Same way with ab exercises. I want to get into the habit of doing them every day but honestly, I haven't even started them yet. It's a goal I have, but not one I'm able to pull off yet. I think I'll start doing my ab exercises after Supernatural. I'm working out, I'm in my workout clothes, I'm all sweaty, I'll just drop to the floor and do some ab exercises. Going to remember that today. I'm going to put a little note on my computer so when I'm done I'll turn and see it. Once I get the habit it will be all good. I just need to get the habit in. 

Another thing I need to work on is my eating. The doctor's program wants me to cut sugar to less than 24 g a day. That's all well and good, but that's low. I had switched to eating yogurt and fruit and those things are high in sugar. Not added sugar, natural sugar. Maybe I should ask them. Hmmmm.... I forget that I can text them and someone will look it up for me. But I'm working on the habit of food journaling. It's a habit I used to have but one I purposefully got out of. 

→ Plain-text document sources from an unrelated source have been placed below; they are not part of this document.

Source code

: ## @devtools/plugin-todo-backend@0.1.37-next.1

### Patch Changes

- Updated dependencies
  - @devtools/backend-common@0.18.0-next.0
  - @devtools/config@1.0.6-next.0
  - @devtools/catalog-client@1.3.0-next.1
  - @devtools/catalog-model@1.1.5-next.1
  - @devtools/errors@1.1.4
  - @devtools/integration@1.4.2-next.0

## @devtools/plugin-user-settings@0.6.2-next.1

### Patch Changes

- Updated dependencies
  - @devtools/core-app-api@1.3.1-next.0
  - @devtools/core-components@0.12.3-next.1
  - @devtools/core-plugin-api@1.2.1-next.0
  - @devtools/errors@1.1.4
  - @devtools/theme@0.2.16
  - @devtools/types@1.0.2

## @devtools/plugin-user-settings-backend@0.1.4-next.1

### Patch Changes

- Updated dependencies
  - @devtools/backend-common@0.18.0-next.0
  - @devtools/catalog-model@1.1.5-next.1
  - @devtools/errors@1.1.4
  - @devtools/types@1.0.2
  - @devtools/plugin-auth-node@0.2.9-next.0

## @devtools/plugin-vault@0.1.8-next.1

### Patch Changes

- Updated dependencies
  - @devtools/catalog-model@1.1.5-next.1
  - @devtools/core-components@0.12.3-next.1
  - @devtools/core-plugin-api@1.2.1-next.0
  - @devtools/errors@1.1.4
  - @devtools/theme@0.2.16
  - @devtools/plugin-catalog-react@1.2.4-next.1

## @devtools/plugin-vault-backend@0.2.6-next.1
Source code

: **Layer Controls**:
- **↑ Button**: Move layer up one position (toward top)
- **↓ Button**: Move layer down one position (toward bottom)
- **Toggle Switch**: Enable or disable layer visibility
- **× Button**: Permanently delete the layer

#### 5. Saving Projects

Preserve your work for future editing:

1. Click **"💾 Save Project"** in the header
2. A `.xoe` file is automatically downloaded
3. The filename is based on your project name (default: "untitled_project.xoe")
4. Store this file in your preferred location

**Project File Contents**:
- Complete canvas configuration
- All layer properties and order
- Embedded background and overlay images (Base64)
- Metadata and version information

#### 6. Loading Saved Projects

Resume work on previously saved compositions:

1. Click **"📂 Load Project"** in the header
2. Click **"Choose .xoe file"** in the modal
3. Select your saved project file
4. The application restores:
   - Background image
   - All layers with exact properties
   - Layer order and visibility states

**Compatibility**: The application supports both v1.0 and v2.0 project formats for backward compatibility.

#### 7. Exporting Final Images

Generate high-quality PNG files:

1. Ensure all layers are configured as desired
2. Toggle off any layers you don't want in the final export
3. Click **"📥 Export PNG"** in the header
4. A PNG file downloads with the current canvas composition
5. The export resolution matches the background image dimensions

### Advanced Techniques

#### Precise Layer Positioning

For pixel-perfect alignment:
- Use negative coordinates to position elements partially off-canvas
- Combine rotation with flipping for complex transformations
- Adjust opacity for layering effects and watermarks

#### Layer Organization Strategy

Which leads me to another thought, for years I was fed the line that logging your food was completely unnecessary and counterproductive. Weighing yourself on a scale was completely useless. I don't believe those things are true. I believe that it is all in how you think about these things. I'm logging my food and mostly I go over my recommended calories. I don't care. I really don't. I'm pretty good at eating because I'm hungry and eating good food so the fact that I ate 300 more calories than I should have doesn't bother me at all. Same with the weight. Weighing myself every day actually shows me the daily fluctuations that my body goes through and therefore makes the number on the scale less powerful. I'm up one pound from yesterday. In order for that to be real, I would have to have eaten 3500 excessive calories yesterday. I didn't log my food for yesterday yet, but I can tell you that I didn't eat 3500 extra. I know that. So that makes that number a whole lot less powerful. For me, seeing patterns, and knowing reasons takes the power away from things. I think my next goal is to try and correlate upticks in weight with what I ate the day before. I'll see if I can do that. 

Okay the tree has grown and I am out of here.